The following chapters (‘Founding and Development of the Health Office, Control of Arrivals in Dubrovnik’ and ‘The Disastrous Plague Epidemic of 1526–27’) form the main part of the book, in which the authors have described and analysed the foundation and functions of Dubrovnik’s Health Office. The primary source of information for these chapters – besides the acts of the Dubrovnik authorities – was the Libro deli Signori Chazamorbi, a unique source consisting of lists of arrivals in Dubrovnik and the anti-plague activities of Dubrovnik’s health officials in the period between 1501 and 1530. Namely, according to contemporary laws and orders, during the epidemics state health officials were empowered to prosecute anyone who would not obey strict anti-epidemic regulations. The authors systematically follow and analyse all available sources comparing Dubrovnik cases with the situation in other contemporary northern Italian cities. This analysis has demonstrated that the Dubrovnik authorities and the Health Office were ahead their time regarding the execution and efficiency of the anti-plague measures. This can be additionally proven by the fact that the major plague epidemics which devastated Italy in the 1570s and 1630s somehow omitted Dubrovnik (181–2), and this was undoubtedly result of the efficient work of the Health Office.
In the closing three chapters (‘Plague Survivors as Plague Workers’, ‘The Health Officials and the Patricians’, and ‘Concealing Symptoms of Plague, Importing Suspicious Goods and Other Offences’) the authors try to reveal the consequences and effects of anti-plague measures to Dubrovnik’s economy, social development and daily life in general (though these topics are partly explored in the previous chapters, too). At the end of this volume the reader can find rather interesting Appendices consisting of three parts.

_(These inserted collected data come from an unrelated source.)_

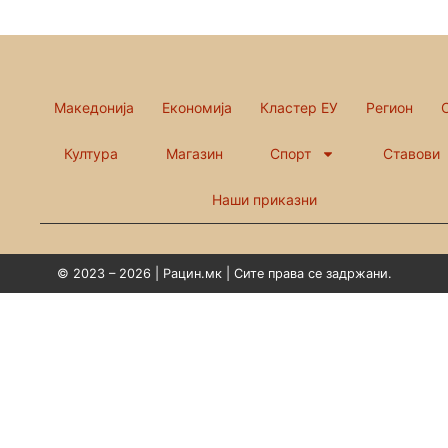
Македонија
Економија
Кластер ЕУ
Регион
Култура
Магазин
Спорт
Ставови
Наши приказни
© 2023 – 2026 | Рацин.мк | Сите права се задржани.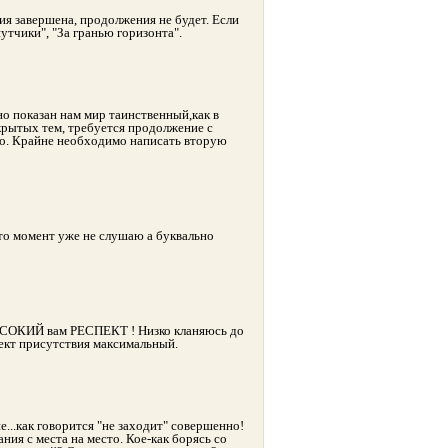
рия завершена, продолжения не будет. Если
утчики", "За гранью горизонта".
о показан нам мир таинственный,как в
скрытых тем, требуется продолжение с
ого. Крайне необходимо написать вторую
-то момент уже не слушаю а буквально
ВЫСОКИЙ вам РЕСПЕКТ ! Низко кланяюсь до
фект присутствия максимальный.
е...как говорится "не заходит" совершенно!
ия с места на место. Кое-как борясь со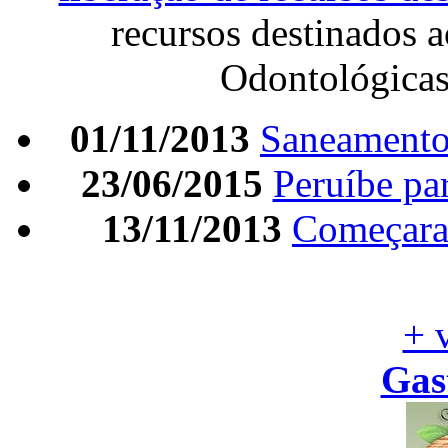
recursos destinados 
Odontológica
01/11/2013
Saneamento 
23/06/2015
Peruíbe par
13/11/2013
Começara
+ 
Gas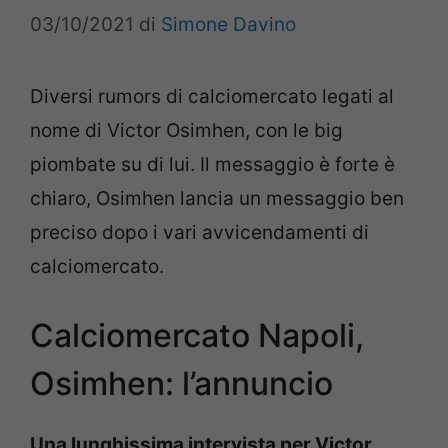
03/10/2021
di
Simone Davino
Diversi rumors di calciomercato legati al
nome di Victor Osimhen, con le big
piombate su di lui. Il messaggio è forte è
chiaro, Osimhen lancia un messaggio ben
preciso dopo i vari avvicendamenti di
calciomercato.
Calciomercato Napoli,
Osimhen: l’annuncio
Una lunghissima intervista per Victor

Though this book is an extended version of a book published in Croatian in 2007 by the Croatian Academy of Sciences and Arts, and written only by Zlata Blažina Tomić, it is a great deal more than an elaborated translation of the Croatian version. Namely, in this English edition the authors have examined the topic of an anti-plague legislative and public health organization in a more comprehensive way, showing to what extent plague epidemics and the struggle against them have determined the economic and social development of pre-modern Dubrovnik, which – because of its unique geographic and political position – became a forebear and innovator in the history of medical practice and public health organization in the pre-modern West.